Новые дворцы лишь «переняли эстафету» от Топкапы. В нем испокон веку разворачивались страшные сцены. Так, в 1651 году валиде Кёсем было уже 80. Мать двух султанов и величайшая мастерица дворцовых интриг, прежде всегда выходившая победительницей из схваток с врагами, ослабла. Расплата не заставила себя долго ждать. Ее нашли в личных покоях, под грудой одеял. Сорвали все украшения, разорвали одежду, стали душить, долго, страшно, неумело и мучительно. Потом вернулись, чтобы добить… Ужасная весть мигом облетела дворец, и все как будто сошли с ума. Придворные тут же забыли турецкий язык, на котором говорили десятки лет, и покои огласились дикими воплями на албанском, грузинском, боснийском, итальянском и еще множестве неведомых языков. С придворных слетел тонкий лоск культуры, и они моментально вернулись к истокам детства своего и человечества, к первобытным инстинктам. Все кричали, и никто не понимал другого, да и не старался понять. Беспомощность ужаса, как предвестие краха.

*** *** ***

Признаки и призраки распада Империи являлись в самых разных, как сейчас говорят, «кейсах». Подчас весьма диковинных. Вот, например, одна из самых могущественных семей Кёпрюлю. Династия воинов и государственных деятелей. Некогда прославленных. Увы, их потомки стали полной противоположностью. Взять хотя бы Нумана Кёпрюлю, которого изводила муха, сидевшая, как ему казалось, на кончике его носа. Целыми днями он боролся с ней, пытаясь прогнать. Но назойливое насекомое улетало и вновь возвращалось. Страшная напасть. На избавление от нее были мобилизованы все врачи Константинополя. Тщетно. Тогда призвали французского врача Ле Дюку, который пошел на хитрость. Он авторитетно заявил, что муха есть, и весьма зловредная. Потом дал выпить каких-то микстур, «а затем аккуратно провел по носу пациента ножом, словно бы срезая насекомое, после чего продемонстрировал мертвую муху, которую заблаговременно припрятал в руке. Нуман-паша немедленно признал ее, видимо, за время борьбы запомнив насекомое в лицо. Он закричал, что это действительно та самая мучительница, и внезапно исцелился».

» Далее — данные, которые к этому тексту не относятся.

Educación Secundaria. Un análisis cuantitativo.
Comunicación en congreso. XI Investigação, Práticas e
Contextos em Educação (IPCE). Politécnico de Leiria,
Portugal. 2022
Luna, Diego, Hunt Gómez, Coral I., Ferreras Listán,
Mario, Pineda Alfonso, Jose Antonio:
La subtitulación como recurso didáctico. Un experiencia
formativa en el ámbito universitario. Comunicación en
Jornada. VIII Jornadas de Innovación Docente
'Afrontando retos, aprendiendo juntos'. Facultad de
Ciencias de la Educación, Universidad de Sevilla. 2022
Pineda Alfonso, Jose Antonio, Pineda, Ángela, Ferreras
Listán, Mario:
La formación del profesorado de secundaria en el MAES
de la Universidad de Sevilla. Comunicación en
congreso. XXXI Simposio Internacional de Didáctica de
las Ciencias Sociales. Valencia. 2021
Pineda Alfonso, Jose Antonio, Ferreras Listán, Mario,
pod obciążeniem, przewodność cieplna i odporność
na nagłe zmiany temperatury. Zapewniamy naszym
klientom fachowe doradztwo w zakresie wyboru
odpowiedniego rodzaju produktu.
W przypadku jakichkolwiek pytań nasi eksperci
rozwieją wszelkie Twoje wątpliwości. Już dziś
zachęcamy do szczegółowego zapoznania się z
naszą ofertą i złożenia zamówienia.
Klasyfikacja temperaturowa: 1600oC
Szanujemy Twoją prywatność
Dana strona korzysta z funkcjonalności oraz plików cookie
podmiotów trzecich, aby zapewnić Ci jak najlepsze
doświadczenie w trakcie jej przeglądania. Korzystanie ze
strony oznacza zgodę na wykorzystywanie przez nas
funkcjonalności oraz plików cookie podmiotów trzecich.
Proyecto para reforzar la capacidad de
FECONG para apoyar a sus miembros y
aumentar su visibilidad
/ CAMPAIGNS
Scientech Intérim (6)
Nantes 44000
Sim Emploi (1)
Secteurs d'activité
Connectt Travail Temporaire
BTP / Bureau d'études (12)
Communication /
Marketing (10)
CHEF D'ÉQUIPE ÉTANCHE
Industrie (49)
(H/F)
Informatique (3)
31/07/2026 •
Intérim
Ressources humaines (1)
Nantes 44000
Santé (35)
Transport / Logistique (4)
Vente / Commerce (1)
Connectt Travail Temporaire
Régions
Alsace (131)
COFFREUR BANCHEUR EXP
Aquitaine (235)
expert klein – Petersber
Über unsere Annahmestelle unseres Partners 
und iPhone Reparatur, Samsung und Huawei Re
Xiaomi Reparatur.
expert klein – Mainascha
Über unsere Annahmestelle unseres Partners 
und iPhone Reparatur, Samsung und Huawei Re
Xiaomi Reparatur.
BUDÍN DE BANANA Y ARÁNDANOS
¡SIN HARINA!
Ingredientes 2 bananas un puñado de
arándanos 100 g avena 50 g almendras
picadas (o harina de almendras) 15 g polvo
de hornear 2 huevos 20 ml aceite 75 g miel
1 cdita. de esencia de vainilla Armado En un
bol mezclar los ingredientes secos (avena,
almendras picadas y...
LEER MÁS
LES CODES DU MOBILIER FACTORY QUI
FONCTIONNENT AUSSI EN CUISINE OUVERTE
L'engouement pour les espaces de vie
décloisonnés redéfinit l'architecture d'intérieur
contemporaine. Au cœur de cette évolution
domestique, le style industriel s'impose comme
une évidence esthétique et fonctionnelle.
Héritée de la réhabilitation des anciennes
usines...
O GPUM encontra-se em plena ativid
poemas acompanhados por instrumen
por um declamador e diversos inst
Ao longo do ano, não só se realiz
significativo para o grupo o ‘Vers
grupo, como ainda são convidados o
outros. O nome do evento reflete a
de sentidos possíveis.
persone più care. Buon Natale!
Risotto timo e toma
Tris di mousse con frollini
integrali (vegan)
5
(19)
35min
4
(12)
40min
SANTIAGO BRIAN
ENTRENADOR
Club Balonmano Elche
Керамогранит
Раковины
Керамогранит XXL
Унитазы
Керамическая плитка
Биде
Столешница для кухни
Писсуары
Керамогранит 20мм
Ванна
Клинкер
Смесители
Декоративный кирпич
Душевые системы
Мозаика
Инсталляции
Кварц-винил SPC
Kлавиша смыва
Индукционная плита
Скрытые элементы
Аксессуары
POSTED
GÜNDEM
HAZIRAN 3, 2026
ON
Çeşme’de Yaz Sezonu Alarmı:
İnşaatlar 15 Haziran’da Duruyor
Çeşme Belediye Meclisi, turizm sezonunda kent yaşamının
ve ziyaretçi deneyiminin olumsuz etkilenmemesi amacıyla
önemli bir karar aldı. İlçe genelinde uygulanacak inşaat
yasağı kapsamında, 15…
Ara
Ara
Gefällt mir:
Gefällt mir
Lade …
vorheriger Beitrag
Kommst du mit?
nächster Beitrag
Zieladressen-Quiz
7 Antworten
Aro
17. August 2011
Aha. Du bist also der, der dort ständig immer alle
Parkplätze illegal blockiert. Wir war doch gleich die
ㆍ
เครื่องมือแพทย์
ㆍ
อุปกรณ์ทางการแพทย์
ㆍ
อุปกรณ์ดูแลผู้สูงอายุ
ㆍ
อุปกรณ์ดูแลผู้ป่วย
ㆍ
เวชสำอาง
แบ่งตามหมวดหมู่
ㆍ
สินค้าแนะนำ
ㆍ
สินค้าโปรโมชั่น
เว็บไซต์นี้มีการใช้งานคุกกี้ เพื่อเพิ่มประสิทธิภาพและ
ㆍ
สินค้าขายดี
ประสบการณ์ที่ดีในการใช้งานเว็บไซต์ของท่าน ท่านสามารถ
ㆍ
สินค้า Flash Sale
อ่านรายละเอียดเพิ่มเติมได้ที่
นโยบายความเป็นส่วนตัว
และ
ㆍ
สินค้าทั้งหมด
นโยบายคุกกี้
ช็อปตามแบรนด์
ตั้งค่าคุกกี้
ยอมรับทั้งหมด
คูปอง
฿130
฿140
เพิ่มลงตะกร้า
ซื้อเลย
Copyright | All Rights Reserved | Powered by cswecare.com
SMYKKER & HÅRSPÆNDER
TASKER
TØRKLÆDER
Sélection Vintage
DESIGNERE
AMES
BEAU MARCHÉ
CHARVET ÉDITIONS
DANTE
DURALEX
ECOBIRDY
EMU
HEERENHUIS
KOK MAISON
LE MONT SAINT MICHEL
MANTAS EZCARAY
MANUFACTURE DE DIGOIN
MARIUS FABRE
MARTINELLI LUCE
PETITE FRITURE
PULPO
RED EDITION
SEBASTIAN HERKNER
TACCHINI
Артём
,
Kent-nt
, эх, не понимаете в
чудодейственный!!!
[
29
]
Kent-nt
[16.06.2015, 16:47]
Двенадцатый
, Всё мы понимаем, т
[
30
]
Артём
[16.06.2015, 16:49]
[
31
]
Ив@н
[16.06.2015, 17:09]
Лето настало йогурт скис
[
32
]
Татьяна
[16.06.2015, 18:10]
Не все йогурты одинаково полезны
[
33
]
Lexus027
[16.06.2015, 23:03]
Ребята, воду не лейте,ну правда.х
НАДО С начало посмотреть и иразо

И еще о мухах и упадке. Человек, посланный в Иерусалим, чтобы расследовать странное поведение тамошнего муфтия, которого изводил собачий лай и жужжание насекомых, с изумлением обнаружил, что муфтий вовсе не одинок, и тут «весь город занят ловлей мух, коих нанизывают на длинные нитки, дабы проще было подсчитать».

*** *** ***

Надвигался век прогресса. Империя ему сопротивлялась, все боле погружаясь в болото провинциальности и запустения. Предложить альтернативу новой цивилизации она не смогла, как, впрочем, и никто другой по сей день. Увы, не всегда на смену устаревшему и «плохому» шло новое и «хорошее». Приведем высказывание англичанина Огастеса Слейда: «До сих пор османец не платил правительству ничего, кроме скромного земельного налога, хотя порой и сталкивался с вымогательством, которое можно уподобить налогу на имущество. Он не платил десятину, поскольку исламское духовенство жило на доходы от вакфов. Он ездил, куда хотел без паспорта, не имея дела ни с таможенными чиновниками, ни с полицией. Его жилище было неприкосновенно. У него не отнимали сыновей, чтобы забрать их в армию, пока не начиналась война. Его честолюбие не было ограничено ни происхождением, ни материальным положением: начав с самых низов, он мог дослужиться до звания паши, а если умел читать — то до должности великого визиря. Его способности открывали ему дорогу на высшие этажи власти. Разве не эти самые преимущества так ценимы свободными нациями?».

Наступил ХХ век. Вместе с ним пришло поражение в Первой мировой, распад Империи, потеря большей части земель, оккупация ряда территорий, в том числе Константинополя, отречение султана, появление русской армии на Босфоре, только вовсе не в ореоле славы, страшные межнациональные столкновения, трагедии, равных которым Империя не знала за всю свою многовековую историю, и в конце концов печаль серой неопределенности, с которой богатый Стамбул смотрит в общее будущее заблудившейся цивилизации.

Примечания

8

Джами — великий персидский поэт и суфий XV в. Жил на территории совр. Афганистана.